## AIM OF THE TASK
From the line with "77: (203, 83)" through the line with "97: (157, 97)", repeat the entries verbatim, both end lines included, and add nothing.

━━ LISTED RECORDS

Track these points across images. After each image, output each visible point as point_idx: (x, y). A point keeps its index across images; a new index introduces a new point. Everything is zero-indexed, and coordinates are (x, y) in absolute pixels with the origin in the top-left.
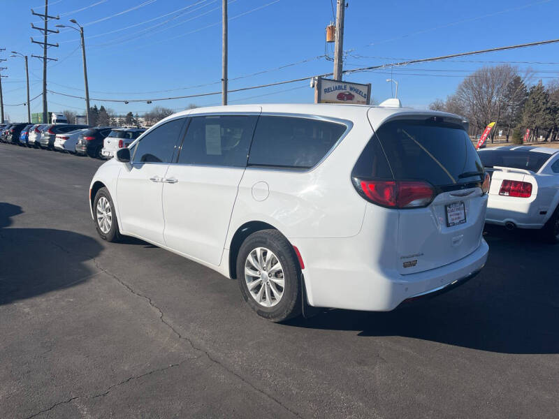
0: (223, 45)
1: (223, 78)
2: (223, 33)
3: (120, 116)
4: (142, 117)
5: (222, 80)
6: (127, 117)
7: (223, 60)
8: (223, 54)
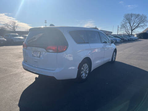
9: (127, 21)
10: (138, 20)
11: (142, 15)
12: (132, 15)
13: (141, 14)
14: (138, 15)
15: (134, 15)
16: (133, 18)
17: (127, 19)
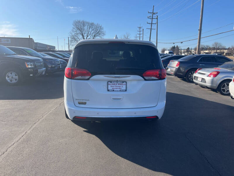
0: (201, 13)
1: (199, 29)
2: (201, 8)
3: (184, 49)
4: (193, 49)
5: (199, 30)
6: (186, 49)
7: (200, 21)
8: (200, 18)
9: (78, 32)
10: (93, 32)
11: (97, 24)
12: (84, 23)
13: (95, 23)
14: (92, 24)
15: (87, 23)
16: (86, 28)
17: (78, 29)
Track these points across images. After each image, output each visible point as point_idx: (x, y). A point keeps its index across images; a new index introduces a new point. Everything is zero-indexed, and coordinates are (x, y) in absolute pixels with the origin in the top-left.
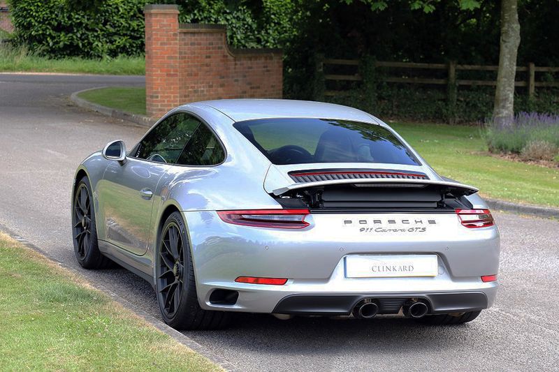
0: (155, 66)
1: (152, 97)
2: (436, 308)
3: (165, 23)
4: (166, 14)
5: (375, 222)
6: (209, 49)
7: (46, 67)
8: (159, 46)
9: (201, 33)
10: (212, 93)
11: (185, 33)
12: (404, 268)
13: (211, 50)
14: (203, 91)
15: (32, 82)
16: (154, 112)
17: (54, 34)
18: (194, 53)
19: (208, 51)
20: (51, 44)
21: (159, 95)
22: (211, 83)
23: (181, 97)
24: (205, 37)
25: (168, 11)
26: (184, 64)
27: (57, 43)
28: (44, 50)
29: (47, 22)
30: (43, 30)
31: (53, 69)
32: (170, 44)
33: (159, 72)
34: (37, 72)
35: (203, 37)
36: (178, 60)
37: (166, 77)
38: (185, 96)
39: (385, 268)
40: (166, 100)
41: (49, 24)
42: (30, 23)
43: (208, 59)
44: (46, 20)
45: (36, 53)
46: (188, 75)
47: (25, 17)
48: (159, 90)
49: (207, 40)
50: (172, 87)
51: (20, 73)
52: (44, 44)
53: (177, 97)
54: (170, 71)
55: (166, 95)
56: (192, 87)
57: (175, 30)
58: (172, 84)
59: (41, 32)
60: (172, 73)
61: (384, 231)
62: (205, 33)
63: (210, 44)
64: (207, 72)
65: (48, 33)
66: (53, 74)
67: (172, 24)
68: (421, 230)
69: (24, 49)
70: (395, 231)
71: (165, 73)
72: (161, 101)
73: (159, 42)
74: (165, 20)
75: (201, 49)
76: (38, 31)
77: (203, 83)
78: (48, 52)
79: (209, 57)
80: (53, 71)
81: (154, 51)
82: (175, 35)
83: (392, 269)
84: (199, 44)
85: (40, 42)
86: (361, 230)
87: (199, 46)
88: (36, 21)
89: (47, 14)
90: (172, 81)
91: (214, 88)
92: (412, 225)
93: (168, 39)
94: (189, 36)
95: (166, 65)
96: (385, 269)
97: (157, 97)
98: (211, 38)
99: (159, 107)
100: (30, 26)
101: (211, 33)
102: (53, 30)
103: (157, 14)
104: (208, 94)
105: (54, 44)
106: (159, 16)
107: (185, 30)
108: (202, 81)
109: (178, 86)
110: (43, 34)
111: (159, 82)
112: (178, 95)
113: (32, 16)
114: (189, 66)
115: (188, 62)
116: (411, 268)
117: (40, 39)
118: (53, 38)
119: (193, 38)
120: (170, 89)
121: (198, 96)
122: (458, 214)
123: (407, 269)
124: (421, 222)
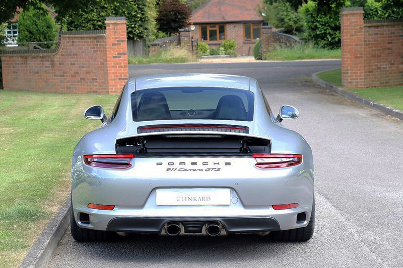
0: (346, 52)
1: (344, 73)
2: (231, 229)
3: (353, 20)
4: (354, 14)
5: (181, 164)
6: (391, 37)
7: (324, 55)
8: (348, 37)
9: (384, 26)
10: (393, 68)
11: (369, 27)
12: (203, 199)
13: (393, 38)
14: (386, 68)
15: (300, 66)
16: (345, 84)
17: (332, 32)
18: (378, 40)
19: (390, 38)
20: (330, 39)
21: (349, 72)
22: (392, 62)
23: (365, 72)
24: (387, 29)
25: (355, 12)
26: (368, 49)
27: (334, 38)
28: (325, 44)
29: (327, 25)
30: (325, 30)
31: (329, 56)
32: (357, 35)
33: (349, 56)
34: (318, 59)
35: (385, 28)
36: (363, 46)
37: (354, 59)
38: (369, 72)
39: (187, 198)
40: (354, 75)
41: (329, 26)
42: (316, 26)
43: (390, 45)
44: (327, 23)
45: (320, 46)
46: (372, 57)
47: (313, 22)
48: (349, 68)
49: (389, 30)
50: (359, 65)
51: (306, 60)
52: (325, 40)
53: (362, 73)
54: (357, 54)
55: (354, 71)
56: (375, 65)
57: (361, 25)
58: (359, 64)
59: (323, 32)
60: (359, 56)
62: (387, 26)
63: (391, 33)
64: (389, 54)
65: (328, 32)
66: (328, 60)
67: (358, 21)
68: (216, 170)
69: (311, 44)
71: (354, 56)
72: (350, 76)
73: (349, 34)
74: (353, 18)
75: (383, 37)
76: (321, 31)
77: (386, 62)
78: (327, 44)
79: (391, 43)
80: (329, 58)
81: (345, 41)
82: (361, 28)
83: (193, 200)
84: (383, 34)
85: (323, 38)
86: (168, 170)
87: (382, 36)
88: (320, 24)
89: (327, 19)
90: (358, 62)
91: (395, 65)
92: (211, 166)
93: (355, 32)
94: (373, 29)
95: (354, 51)
96: (187, 200)
97: (348, 73)
98: (393, 29)
99: (349, 81)
100: (316, 28)
101: (393, 26)
102: (331, 29)
103: (347, 15)
104: (390, 69)
105: (332, 39)
106: (349, 16)
107: (369, 25)
108: (384, 60)
109: (363, 65)
110: (325, 33)
111: (349, 62)
112: (363, 71)
113: (317, 21)
114: (372, 50)
115: (372, 47)
116: (209, 199)
117: (323, 37)
118: (331, 35)
119: (376, 30)
120: (357, 67)
121: (381, 71)
122: (255, 158)
123: (205, 199)
124: (218, 164)
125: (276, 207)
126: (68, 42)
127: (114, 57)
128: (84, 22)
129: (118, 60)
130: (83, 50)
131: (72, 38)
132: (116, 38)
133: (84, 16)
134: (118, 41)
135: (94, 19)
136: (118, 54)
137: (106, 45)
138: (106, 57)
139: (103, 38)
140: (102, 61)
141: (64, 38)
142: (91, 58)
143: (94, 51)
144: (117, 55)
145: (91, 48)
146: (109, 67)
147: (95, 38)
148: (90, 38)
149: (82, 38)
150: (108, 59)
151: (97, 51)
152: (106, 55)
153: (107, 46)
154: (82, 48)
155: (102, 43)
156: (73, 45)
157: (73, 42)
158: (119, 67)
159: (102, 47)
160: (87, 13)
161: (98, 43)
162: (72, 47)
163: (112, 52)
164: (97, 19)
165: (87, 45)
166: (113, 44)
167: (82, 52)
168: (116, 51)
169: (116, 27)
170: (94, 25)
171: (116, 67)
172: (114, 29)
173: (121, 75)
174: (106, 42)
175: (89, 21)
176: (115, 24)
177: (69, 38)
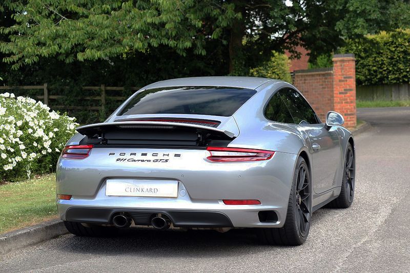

━━━━

## SOLUTION TO THIS EXERCISE
77: (203, 83)
78: (48, 52)
79: (209, 57)
80: (53, 71)
81: (154, 51)
82: (175, 35)
83: (392, 269)
84: (199, 44)
85: (40, 42)
86: (361, 230)
87: (199, 46)
88: (36, 21)
89: (47, 14)
90: (172, 81)
91: (214, 88)
92: (412, 225)
93: (168, 39)
94: (189, 36)
95: (166, 65)
96: (385, 269)
97: (157, 97)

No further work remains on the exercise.